A manhole is the access point to any underground infrastructure. As such, sewerage systems are provided with a distributed set of manholes, also referred as inspection chambers, that are crucial for the proper inspection, cleaning and maintenance of sewers.
In this article we will see basics about sewer manholes, their importance in sewer inspection, the different types of structures and materials used in their fabrication. Moreover, we will see a particular kind of inspection designed specially to be performed on manholes.
Sewer manholes and inspection chambers
As introduced above, the main purpose of manholes is to provide access to sewer systems for cleaning and inspection. Also, they allow the connection of different pipes in the sewerage, for example because sewer lines change in direction or size.

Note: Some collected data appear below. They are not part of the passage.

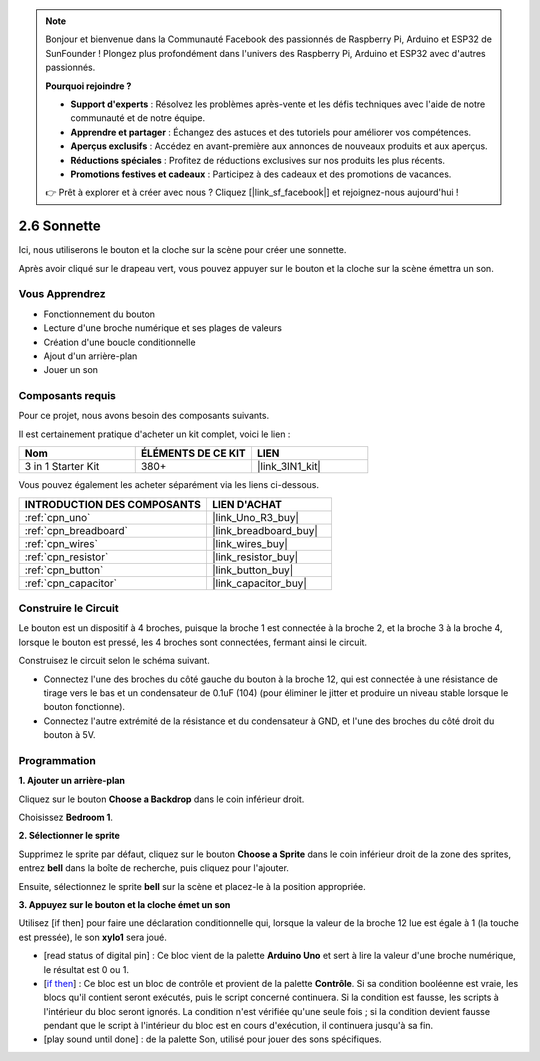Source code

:.. note::

    Bonjour et bienvenue dans la Communauté Facebook des passionnés de Raspberry Pi, Arduino et ESP32 de SunFounder ! Plongez plus profondément dans l'univers des Raspberry Pi, Arduino et ESP32 avec d'autres passionnés.

    **Pourquoi rejoindre ?**

    - **Support d'experts** : Résolvez les problèmes après-vente et les défis techniques avec l'aide de notre communauté et de notre équipe.
    - **Apprendre et partager** : Échangez des astuces et des tutoriels pour améliorer vos compétences.
    - **Aperçus exclusifs** : Accédez en avant-première aux annonces de nouveaux produits et aux aperçus.
    - **Réductions spéciales** : Profitez de réductions exclusives sur nos produits les plus récents.
    - **Promotions festives et cadeaux** : Participez à des cadeaux et des promotions de vacances.

    👉 Prêt à explorer et à créer avec nous ? Cliquez [|link_sf_facebook|] et rejoignez-nous aujourd'hui !

.. _sh_doorbell:

2.6 Sonnette
======================

Ici, nous utiliserons le bouton et la cloche sur la scène pour créer une sonnette.

Après avoir cliqué sur le drapeau vert, vous pouvez appuyer sur le bouton et la cloche sur la scène émettra un son.

.. image:: img/7_doorbell.png

Vous Apprendrez
---------------------

- Fonctionnement du bouton
- Lecture d'une broche numérique et ses plages de valeurs
- Création d'une boucle conditionnelle
- Ajout d'un arrière-plan
- Jouer un son

Composants requis
---------------------

Pour ce projet, nous avons besoin des composants suivants.

Il est certainement pratique d'acheter un kit complet, voici le lien :

.. list-table::
    :widths: 20 20 20
    :header-rows: 1

    *   - Nom	
        - ÉLÉMENTS DE CE KIT
        - LIEN
    *   - 3 in 1 Starter Kit
        - 380+
        - |link_3IN1_kit|

Vous pouvez également les acheter séparément via les liens ci-dessous.

.. list-table::
    :widths: 30 20
    :header-rows: 1

    *   - INTRODUCTION DES COMPOSANTS
        - LIEN D'ACHAT

    *   - :ref:`cpn_uno`
        - |link_Uno_R3_buy|
    *   - :ref:`cpn_breadboard`
        - |link_breadboard_buy|
    *   - :ref:`cpn_wires`
        - |link_wires_buy|
    *   - :ref:`cpn_resistor`
        - |link_resistor_buy|
    *   - :ref:`cpn_button`
        - |link_button_buy|
    *   - :ref:`cpn_capacitor`
        - |link_capacitor_buy|

Construire le Circuit
-----------------------

Le bouton est un dispositif à 4 broches, puisque la broche 1 est connectée à la broche 2, et la broche 3 à la broche 4, lorsque le bouton est pressé, les 4 broches sont connectées, fermant ainsi le circuit.

.. image:: img/5_buttonc.png

Construisez le circuit selon le schéma suivant.

* Connectez l'une des broches du côté gauche du bouton à la broche 12, qui est connectée à une résistance de tirage vers le bas et un condensateur de 0.1uF (104) (pour éliminer le jitter et produire un niveau stable lorsque le bouton fonctionne).
* Connectez l'autre extrémité de la résistance et du condensateur à GND, et l'une des broches du côté droit du bouton à 5V.

.. image:: img/circuit/button_circuit.png

Programmation
------------------

**1. Ajouter un arrière-plan**

Cliquez sur le bouton **Choose a Backdrop** dans le coin inférieur droit.

.. image:: img/7_backdrop.png

Choisissez **Bedroom 1**.

.. image:: img/7_bedroom2.png

**2. Sélectionner le sprite**

Supprimez le sprite par défaut, cliquez sur le bouton **Choose a Sprite** dans le coin inférieur droit de la zone des sprites, entrez **bell** dans la boîte de recherche, puis cliquez pour l'ajouter.

.. image:: img/7_sprite.png

Ensuite, sélectionnez le sprite **bell** sur la scène et placez-le à la position appropriée.

.. image:: img/7_doorbell.png

**3. Appuyez sur le bouton et la cloche émet un son**

Utilisez [if then] pour faire une déclaration conditionnelle qui, lorsque la valeur de la broche 12 lue est égale à 1 (la touche est pressée), le son **xylo1** sera joué.

* [read status of digital pin] : Ce bloc vient de la palette **Arduino Uno** et sert à lire la valeur d'une broche numérique, le résultat est 0 ou 1.
* [`if then <https://en.scratch-wiki.info/wiki/If_()_Then_(block)>`_] : Ce bloc est un bloc de contrôle et provient de la palette **Contrôle**. Si sa condition booléenne est vraie, les blocs qu'il contient seront exécutés, puis le script concerné continuera. Si la condition est fausse, les scripts à l'intérieur du bloc seront ignorés. La condition n'est vérifiée qu'une seule fois ; si la condition devient fausse pendant que le script à l'intérieur du bloc est en cours d'exécution, il continuera jusqu'à sa fin.
* [play sound until done] : de la palette Son, utilisé pour jouer des sons spécifiques.

.. image:: img/7_bell.png
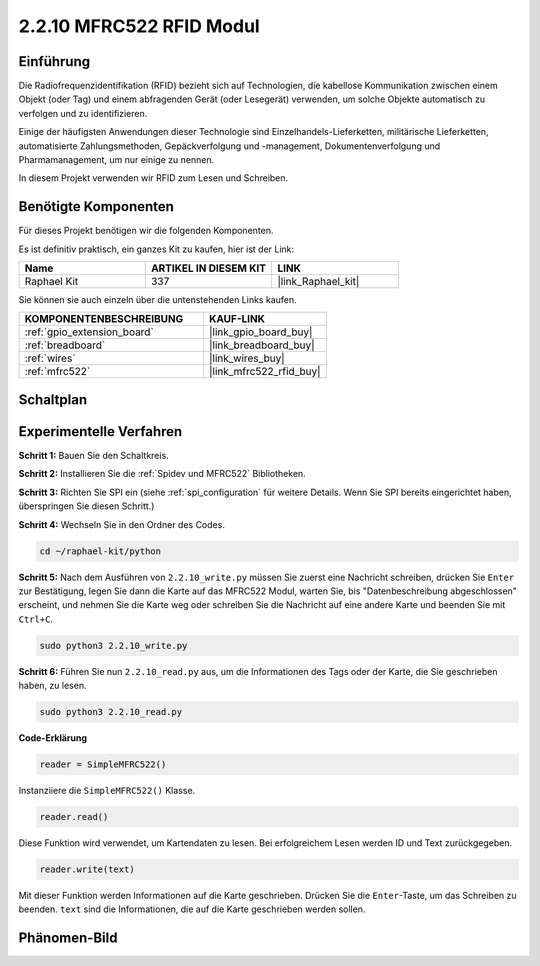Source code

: .. _2.2.10_py:

2.2.10 MFRC522 RFID Modul
=========================

Einführung
----------

Die Radiofrequenzidentifikation (RFID) bezieht sich auf Technologien, die
kabellose Kommunikation zwischen einem Objekt (oder Tag) und einem abfragenden
Gerät (oder Lesegerät) verwenden, um solche Objekte automatisch zu verfolgen und zu identifizieren.

Einige der häufigsten Anwendungen dieser Technologie sind Einzelhandels-Lieferketten, 
militärische Lieferketten, automatisierte Zahlungsmethoden, 
Gepäckverfolgung und -management, Dokumentenverfolgung und Pharmamanagement, um nur einige zu nennen.

In diesem Projekt verwenden wir RFID zum Lesen und Schreiben.

Benötigte Komponenten
---------------------

Für dieses Projekt benötigen wir die folgenden Komponenten.

.. image:: ../img/list_2.2.7.png

Es ist definitiv praktisch, ein ganzes Kit zu kaufen, hier ist der Link: 

.. list-table::
    :widths: 20 20 20
    :header-rows: 1

    *   - Name
        - ARTIKEL IN DIESEM KIT
        - LINK
    *   - Raphael Kit
        - 337
        - |link_Raphael_kit|

Sie können sie auch einzeln über die untenstehenden Links kaufen.

.. list-table::
    :widths: 30 20
    :header-rows: 1

    *   - KOMPONENTENBESCHREIBUNG
        - KAUF-LINK

    *   - :ref:`gpio_extension_board`
        - |link_gpio_board_buy|
    *   - :ref:`breadboard`
        - |link_breadboard_buy|
    *   - :ref:`wires`
        - |link_wires_buy|
    *   - :ref:`mfrc522`
        - |link_mfrc522_rfid_buy|

Schaltplan
----------

.. image:: ../img/image331.png

Experimentelle Verfahren
----------------------------

**Schritt 1:** Bauen Sie den Schaltkreis.

.. image:: ../img/image232.png

**Schritt 2:** Installieren Sie die :ref:`Spidev und MFRC522` Bibliotheken.

**Schritt 3:** Richten Sie SPI ein (siehe :ref:`spi_configuration` für weitere Details. Wenn Sie
SPI bereits eingerichtet haben, überspringen Sie diesen Schritt.)

**Schritt 4:** Wechseln Sie in den Ordner des Codes.

.. raw:: html

   <run></run>

.. code-block::

    cd ~/raphael-kit/python

**Schritt 5:** Nach dem Ausführen von ``2.2.10_write.py`` müssen Sie zuerst eine Nachricht schreiben, drücken Sie ``Enter`` zur Bestätigung, legen Sie dann die Karte auf das MFRC522 Modul, warten Sie, bis "Datenbeschreibung abgeschlossen" erscheint, und nehmen Sie die Karte weg oder schreiben Sie die Nachricht auf eine andere Karte und beenden Sie mit ``Ctrl+C``.

.. raw:: html

    <run></run>

.. code-block::

    sudo python3 2.2.10_write.py

.. image:: ../img/write_card.png

**Schritt 6:** Führen Sie nun ``2.2.10_read.py`` aus, um die Informationen des Tags oder der Karte, die Sie geschrieben haben, zu lesen.

.. raw:: html

    <run></run>

.. code-block::

    sudo python3 2.2.10_read.py

**Code-Erklärung**

.. code-block:: python

    reader = SimpleMFRC522()

Instanziiere die ``SimpleMFRC522()`` Klasse.

.. code-block:: python

    reader.read()

Diese Funktion wird verwendet, um Kartendaten zu lesen. Bei erfolgreichem Lesen werden ID und Text zurückgegeben.

.. code-block:: python

    reader.write(text)

Mit dieser Funktion werden Informationen auf die Karte geschrieben. Drücken Sie die ``Enter``-Taste, um das Schreiben zu beenden. ``text`` sind die Informationen, die auf die Karte geschrieben werden sollen.

Phänomen-Bild
----------------

.. image:: ../img/image233.jpeg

Manholes has two main parts:
The chamber, which is a cavity that connects to one or more sewer lines
The vertical pipe that connects the chamber with the outside
The vertical pipe has a circular shape, so it better resists the compression of the earth. Often, they are made of precast concrete, although plastic and fiberglass manholes are also possible. For deep manholes, they can be manufactured with a ladder attached, to allow human access.
However, for most modern video camera inspections, like the ones analyzed by our SEWDEF, system, a physical human entry is not required.
Finally, the top part of this vertical pipe is ended with a cover, to protect the manhole and prevent unauthorized access. Now we will see the main features of manhole covers.
Sewer manhole covers
Sewer manhole covers serve as protection both for the manhole itself, and to prevent accidental access by animals or humans. The material used must be strong and heavy, to ensure they will keep in place despite the traffic or people passing over them.
That is the reason why the materials used are often iron or concrete. Since in many cases they are manually lifted, other materials can be used to reduce the weight, like fiberglass or other composite materials.
Manhole covers do not close the inspection chamber hermetically. In fact, they are built with small holes in traditional covers, or as a grating cover. In any case, there at least three good explanations for these holes:
- Gasses produced inside the sewers, which could be harmful or corrosive, are released through the holes of the sewer cover
- Specially in the case of grating covers, holes in covers help the evacuation of water from the street, preventing floods
- There are different methods for lifting manhole covers. Although some tools are based on magnets, taking profit of the metallic materials they are made of, the small holes can be used for lifting the cover with the classic tool based on a lever principle
Although manhole covers can have different shapes, like square or rectangle, they are typically round. And there are also interesting reasons for that. A few of them are:
- Round manhole covers are easy to manufacture and transport
- Easy installation (they do not need a particular orientation)
- Round covers cannot fall through the manhole
- Rounded covers require less area (and therefore less material) to cover the same width than squared cover
Sewer manhole inspections
Sewer video inspections are obtained by introducing a robot with a video camera through the sewer manhole, and then driving it through a sewer pipe. The video inspection is recorded and it is analyzed either manually or using an automatic detection system like SEWDEF.
This traditional type of inspection has the advantage of recording possible defects close enough to have a good estimation about their location and severity. However, it takes some time to move the robot along the pipe, and on many occasions the mobility is restricted by obstacles or sedimentation. In some cases, even the robot ends up stuck in the middle of the pipe.
One alternative to the traditional sewer inspection is to perform a manhole inspection, introducing a special camera through the manhole, mounted in a structure that just lowers the camera and inspects the pipes connected to the chamber.
The main advantage of this method is that it reduces the inspection time. Once the camera is located in front of the connected pipe, far sections can be analyzed by zooming in.
Although both inspection methods are different in their execution, and so they are the type of videos recorded, the SEWDEF can work with both, providing a fast, reliable and automatic way to analyze and report defects on sewer systems.